==== Passage for review
Just something to consider.

Best wishes.


----------



## Tigerman

Enchantment:

Thanks for that. She had her thyroid levels checked a few months ago and they came back normal. I don't know where in the normal range, though. FWIW, she usually doesn't sleep well now, either, and is more stressed, and more badly affected by stress, than I ever recall her being. Her periods are still pretty regular in frequency, as far as I can tell, but I have no idea if they've changed in any way.

FNG AND MEM11363:

Thanks for your feedback. I know I'm overly analytical, but that's only when I'm by myself. One of the things that's been most frustrating is that I have very much been loose and playful with my wife and kids, but my wife is often just not up for it. Or only up for so much of it. Frankly, she'd fail the "second date test" pretty regularly - anyone who so often came off as this mopey, easily agitated, or stuck in her own anxieties and stresses would have turned me off fast, if I were just getting to know her. It's hard to be fun and playful and light, when the other party gets into spells where she shrugs at everything or simply refuses to let go of her unhappiness for five minutes. There are flashes of the old her and I can sense that person is still there under all the other crap that's there now. Maybe that's wishful thinking on my part. Only time will tell. I think there is something to what MEM says. I want to reinforce with her that I like the affection she shows out of her own initiative. On the other hand, doing that might just be enabling her to continue on in this way that's easy and rewarding for her but that leaves me frustrated and lonely. Maybe the best thing for me to do is to simply be available even less than I have been, whether that's being out of the house or busy with other things while at home. I've been good at creating that sort of distance and I think it's been beneficial (for me and the relationship), but maybe a heavy duty focus on being unavailable is needed to get her to kick her thermostat setting up further. Anyway, there's a lot for me to consider in what both of you say.
_Posted via Mobile Device_


----------



## MEM2020

Tiger,
Be playful and fun with your kids. Ignore your W when she is anything but nice/warm to you. Non-sexual affection is fine if she initiates it. Be at the house less. And when in the house - stay out of the room she is in unless she has asked to spend to with you, or has gone out of her way to be nice to you.
========
==== Dataset records
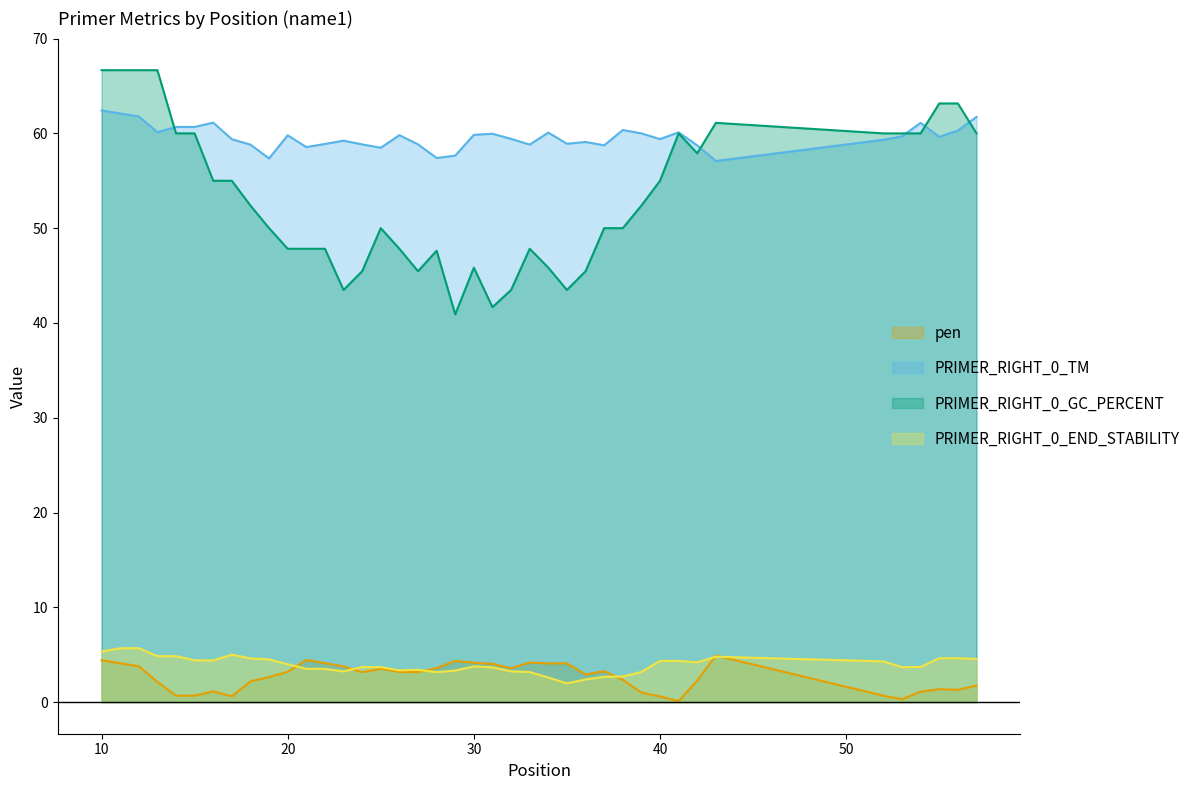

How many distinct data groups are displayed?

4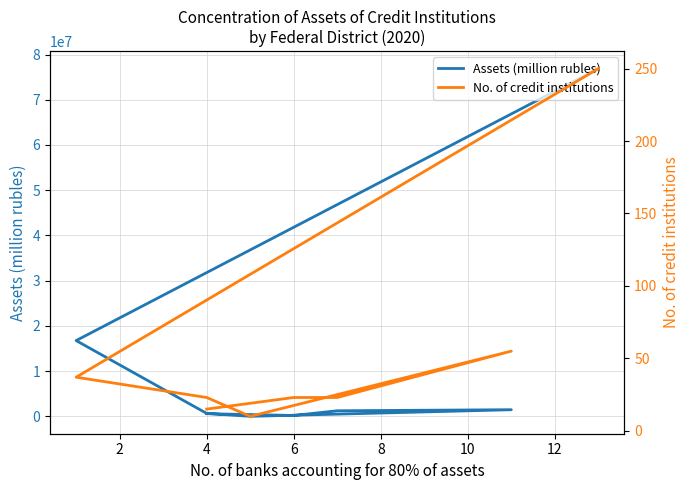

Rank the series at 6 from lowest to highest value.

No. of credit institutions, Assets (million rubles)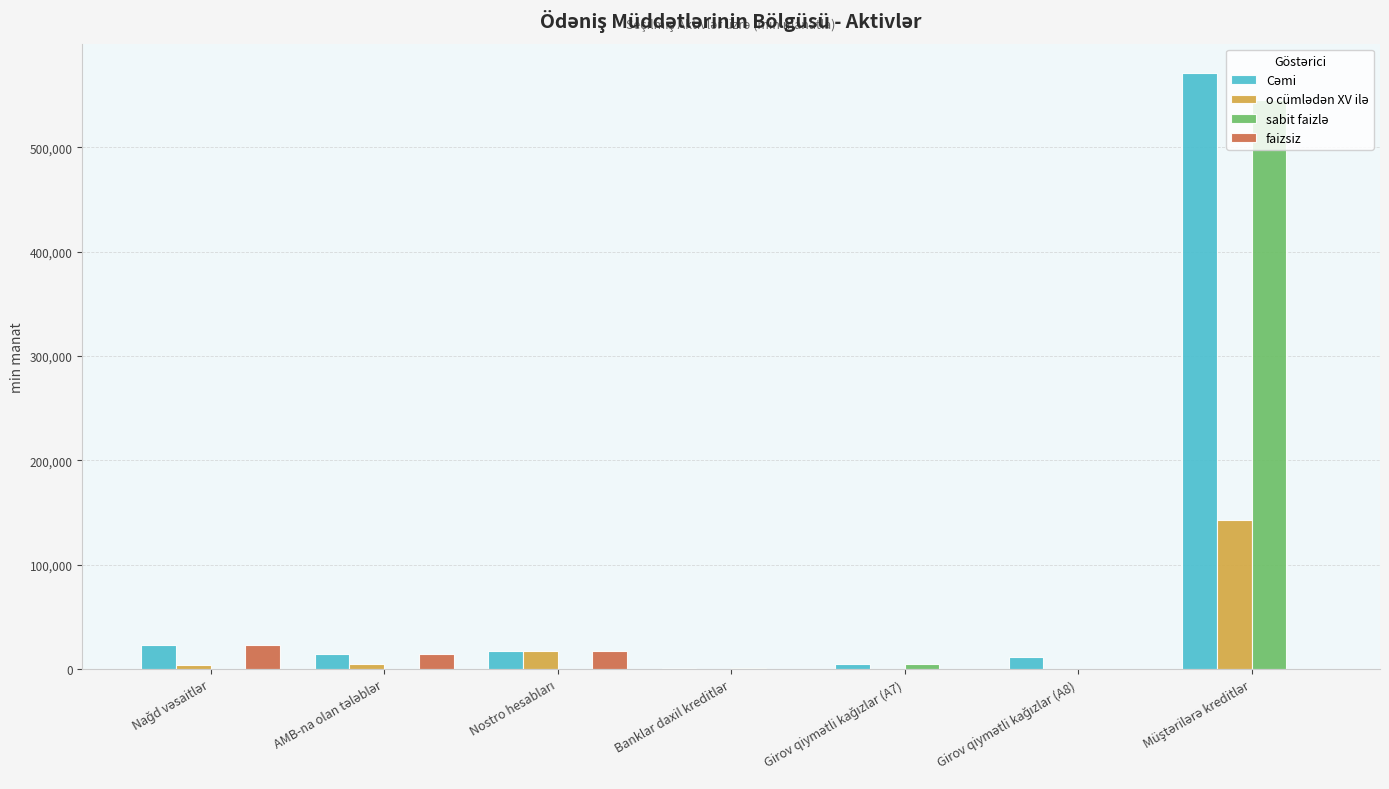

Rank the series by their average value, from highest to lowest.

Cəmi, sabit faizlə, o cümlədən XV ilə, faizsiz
========
Your tasks:
A: Quote the stretch of the forum thread from "Best wishes." through "in any way.".
B: In the forum thread, how did the wife's thyroid levels come back when they were checked a few months earlier?
The records come from a different source than the text.

Written responses:
A:
Best wishes.


----------



## Tigerman

Enchantment:

Thanks for that. She had her thyroid levels checked a few months ago and they came back normal. I don't know where in the normal range, though. FWIW, she usually doesn't sleep well now, either, and is more stressed, and more badly affected by stress, than I ever recall her being. Her periods are still pretty regular in frequency, as far as I can tell, but I have no idea if they've changed in any way.

B: They came back normal.